China News Service, New York, April 28. The US Federal Reserve Board announced on the 28th that it would maintain the target range of the federal funds rate unchanged at 0-0.25%, in line with market expectations.

  The Federal Reserve issued a statement after the two-day regular monetary policy meeting, stating that the Federal Reserve is committed to using all tools to support the US economy during this challenging period to promote the goal of full employment and price stability.

  The statement said that with the advancement of vaccination and the support of strong policies, economic activity and employment indicators in the United States have strengthened.

The inflation rate has been rising, largely reflecting temporary factors.

  The statement said that the development of the US economy will depend to a large extent on the results of the epidemic prevention and control, including the progress of vaccination.

The current public health crisis continues to suppress economic activity, and the economic outlook remains at risk.

  The Federal Reserve stated that it is appropriate to maintain the target range of the federal funds rate between 0-0.25% before the labor market reaches full employment and the inflation rate rises to 2% and is expected to moderately exceed 2% for a period of time.

The Fed also stated that it will continue to maintain its current asset purchase portfolio, that is, increase its holdings of US Treasury bonds at a rate of at least US$80 billion per month, and purchase institutional mortgage-backed securities at a rate of no less than US$40 billion per month.

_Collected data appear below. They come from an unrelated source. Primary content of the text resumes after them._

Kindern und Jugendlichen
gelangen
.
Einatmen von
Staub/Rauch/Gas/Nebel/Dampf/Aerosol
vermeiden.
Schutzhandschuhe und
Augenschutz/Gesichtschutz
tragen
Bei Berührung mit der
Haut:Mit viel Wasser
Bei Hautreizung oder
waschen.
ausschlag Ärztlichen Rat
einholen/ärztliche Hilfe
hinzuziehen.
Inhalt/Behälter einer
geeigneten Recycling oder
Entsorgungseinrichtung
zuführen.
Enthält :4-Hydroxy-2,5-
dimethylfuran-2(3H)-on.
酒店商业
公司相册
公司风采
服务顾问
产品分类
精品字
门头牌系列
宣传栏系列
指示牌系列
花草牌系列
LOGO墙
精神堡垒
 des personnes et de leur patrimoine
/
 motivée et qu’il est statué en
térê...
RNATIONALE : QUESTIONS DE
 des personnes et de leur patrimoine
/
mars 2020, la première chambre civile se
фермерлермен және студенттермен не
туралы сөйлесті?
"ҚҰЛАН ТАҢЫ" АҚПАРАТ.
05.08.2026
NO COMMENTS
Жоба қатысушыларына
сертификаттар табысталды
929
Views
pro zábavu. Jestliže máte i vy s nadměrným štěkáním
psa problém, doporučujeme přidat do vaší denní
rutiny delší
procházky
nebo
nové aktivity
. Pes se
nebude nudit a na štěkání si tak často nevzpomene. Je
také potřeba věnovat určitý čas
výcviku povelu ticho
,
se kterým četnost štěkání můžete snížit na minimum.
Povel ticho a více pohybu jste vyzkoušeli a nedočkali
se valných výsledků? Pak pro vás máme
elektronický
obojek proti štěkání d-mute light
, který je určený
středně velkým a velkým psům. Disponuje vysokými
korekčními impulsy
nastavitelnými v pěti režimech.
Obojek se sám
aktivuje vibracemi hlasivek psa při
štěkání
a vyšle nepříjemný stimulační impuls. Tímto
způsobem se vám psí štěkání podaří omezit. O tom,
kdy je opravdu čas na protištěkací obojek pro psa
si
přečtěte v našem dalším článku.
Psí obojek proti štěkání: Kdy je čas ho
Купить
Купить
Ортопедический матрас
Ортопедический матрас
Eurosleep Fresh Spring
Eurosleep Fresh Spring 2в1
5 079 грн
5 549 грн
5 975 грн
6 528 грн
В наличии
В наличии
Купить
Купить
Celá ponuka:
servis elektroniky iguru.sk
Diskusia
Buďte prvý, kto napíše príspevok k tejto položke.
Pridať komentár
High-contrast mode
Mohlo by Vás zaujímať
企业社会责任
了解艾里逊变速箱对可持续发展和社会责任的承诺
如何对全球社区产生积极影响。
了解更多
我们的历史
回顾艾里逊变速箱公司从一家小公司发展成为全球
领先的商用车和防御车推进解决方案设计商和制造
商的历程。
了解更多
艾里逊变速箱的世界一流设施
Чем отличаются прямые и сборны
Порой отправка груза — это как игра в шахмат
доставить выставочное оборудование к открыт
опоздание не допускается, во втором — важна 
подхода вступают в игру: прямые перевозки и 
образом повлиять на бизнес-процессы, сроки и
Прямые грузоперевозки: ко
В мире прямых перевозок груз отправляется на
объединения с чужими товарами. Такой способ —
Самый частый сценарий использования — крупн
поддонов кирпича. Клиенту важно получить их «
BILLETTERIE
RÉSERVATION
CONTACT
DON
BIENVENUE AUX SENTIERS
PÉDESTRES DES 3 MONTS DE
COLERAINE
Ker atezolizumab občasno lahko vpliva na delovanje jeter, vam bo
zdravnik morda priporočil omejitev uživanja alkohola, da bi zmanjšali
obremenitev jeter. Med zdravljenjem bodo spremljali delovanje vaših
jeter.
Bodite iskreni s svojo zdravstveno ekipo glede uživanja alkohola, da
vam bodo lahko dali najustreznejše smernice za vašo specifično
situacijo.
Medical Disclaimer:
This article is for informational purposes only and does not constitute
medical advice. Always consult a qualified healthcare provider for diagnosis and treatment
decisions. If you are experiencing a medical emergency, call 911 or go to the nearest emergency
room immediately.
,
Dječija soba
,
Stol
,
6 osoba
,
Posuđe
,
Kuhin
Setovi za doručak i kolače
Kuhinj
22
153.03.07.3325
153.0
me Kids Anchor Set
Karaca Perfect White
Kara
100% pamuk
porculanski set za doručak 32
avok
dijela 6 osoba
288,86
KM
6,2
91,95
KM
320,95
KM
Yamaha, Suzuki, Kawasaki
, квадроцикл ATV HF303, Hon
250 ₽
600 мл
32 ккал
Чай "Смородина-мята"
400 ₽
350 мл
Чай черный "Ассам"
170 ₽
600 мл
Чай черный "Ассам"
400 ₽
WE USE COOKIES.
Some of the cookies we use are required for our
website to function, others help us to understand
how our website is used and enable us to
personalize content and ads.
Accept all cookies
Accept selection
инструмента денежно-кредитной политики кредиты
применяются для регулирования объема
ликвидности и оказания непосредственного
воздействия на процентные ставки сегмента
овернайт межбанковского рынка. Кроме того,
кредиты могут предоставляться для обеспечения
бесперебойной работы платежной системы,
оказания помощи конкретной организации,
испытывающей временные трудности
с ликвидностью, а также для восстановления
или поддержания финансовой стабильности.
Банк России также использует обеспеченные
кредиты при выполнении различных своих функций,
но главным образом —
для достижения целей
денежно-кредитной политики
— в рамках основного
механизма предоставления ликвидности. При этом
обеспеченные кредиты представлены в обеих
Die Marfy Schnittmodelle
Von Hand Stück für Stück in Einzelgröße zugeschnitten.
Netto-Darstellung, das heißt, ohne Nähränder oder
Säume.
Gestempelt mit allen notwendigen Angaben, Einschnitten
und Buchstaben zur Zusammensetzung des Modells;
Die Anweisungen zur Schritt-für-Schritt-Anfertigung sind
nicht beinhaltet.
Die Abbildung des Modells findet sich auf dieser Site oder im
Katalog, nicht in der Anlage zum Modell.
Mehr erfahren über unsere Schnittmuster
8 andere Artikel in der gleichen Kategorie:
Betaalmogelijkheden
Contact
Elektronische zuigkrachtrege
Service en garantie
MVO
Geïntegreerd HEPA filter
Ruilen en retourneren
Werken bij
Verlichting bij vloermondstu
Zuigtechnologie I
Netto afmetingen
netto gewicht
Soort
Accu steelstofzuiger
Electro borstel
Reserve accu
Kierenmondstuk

  On the same day, Fed Chairman Powell stated after the regular monetary policy meeting that it is appropriate to maintain the current interest rate before the assessment shows that economic growth has made significant progress, and the Fed will adhere to the current loose monetary policy.

Powell said that although the current inflation rate is rising, it may not be sustainable because the labor market is still weak, which is a drag on the US economy.

  The Wall Street Journal quoted analysts as saying that Fed officials have repeatedly stated that they can tolerate the inflation rate temporarily and moderately exceeding 2%. What they need to see is the substantial progress reflected in the economic data.

Therefore, the Fed will not raise interest rates or reduce the scale of debt purchases until economic growth actually reaches its employment and inflation targets.